## Input
___
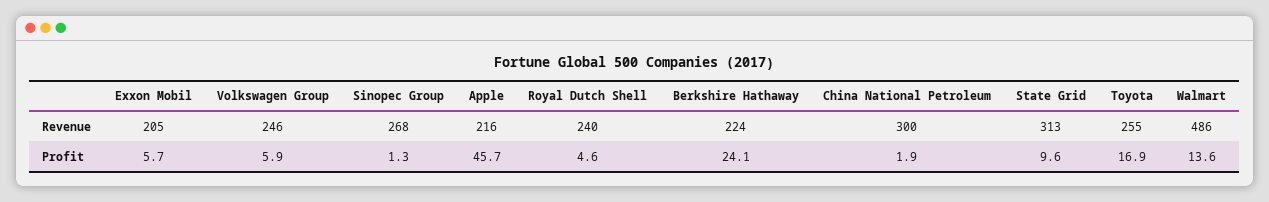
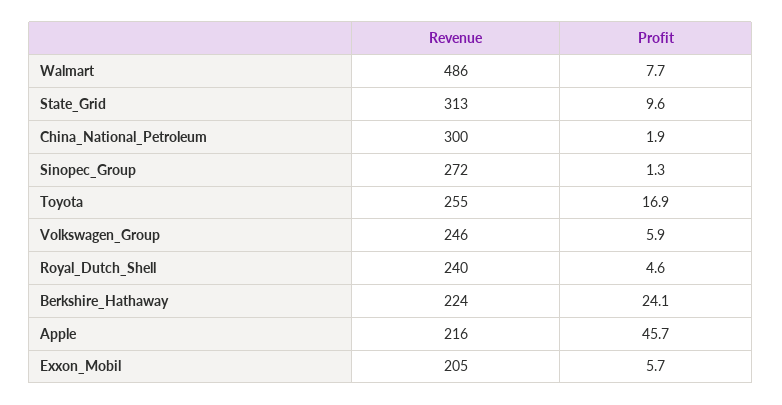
  {
    "Exxon Mobil": {
      "Revenue": 205,
      "Profit": 5.7
    },
    "Volkswagen Group": {
      "Revenue": 246,
      "Profit": 5.9
    },
    "Sinopec Group": {
-     "Revenue": 268,
+     "Revenue": 272,
      "Profit": 1.3
    },
    "Apple": {
      "Revenue": 216,
      "Profit": 45.7
    },
    "Royal Dutch Shell": {
      "Revenue": 240,
      "Profit": 4.6
    },
    "Berkshire Hathaway": {
      "Revenue": 224,
      "Profit": 24.1
    },
    "China National Petroleum": {
      "Revenue": 300,
      "Profit": 1.9
    },
    "State Grid": {
      "Revenue": 313,
      "Profit": 9.6
    },
    "Toyota": {
      "Revenue": 255,
      "Profit": 16.9
    },
    "Walmart": {
      "Revenue": 486,
-     "Profit": 13.6
+     "Profit": 7.7
    }
  }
___
## Request
Retype the records exactly. Any image in them should not appear in what you write.

## Response to this task
  {
    "Exxon Mobil": {
      "Revenue": 205,
      "Profit": 5.7
    },
    "Volkswagen Group": {
      "Revenue": 246,
      "Profit": 5.9
    },
    "Sinopec Group": {
-     "Revenue": 268,
+     "Revenue": 272,
      "Profit": 1.3
    },
    "Apple": {
      "Revenue": 216,
      "Profit": 45.7
    },
    "Royal Dutch Shell": {
      "Revenue": 240,
      "Profit": 4.6
    },
    "Berkshire Hathaway": {
      "Revenue": 224,
      "Profit": 24.1
    },
    "China National Petroleum": {
      "Revenue": 300,
      "Profit": 1.9
    },
    "State Grid": {
      "Revenue": 313,
      "Profit": 9.6
    },
    "Toyota": {
      "Revenue": 255,
      "Profit": 16.9
    },
    "Walmart": {
      "Revenue": 486,
-     "Profit": 13.6
+     "Profit": 7.7
    }
  }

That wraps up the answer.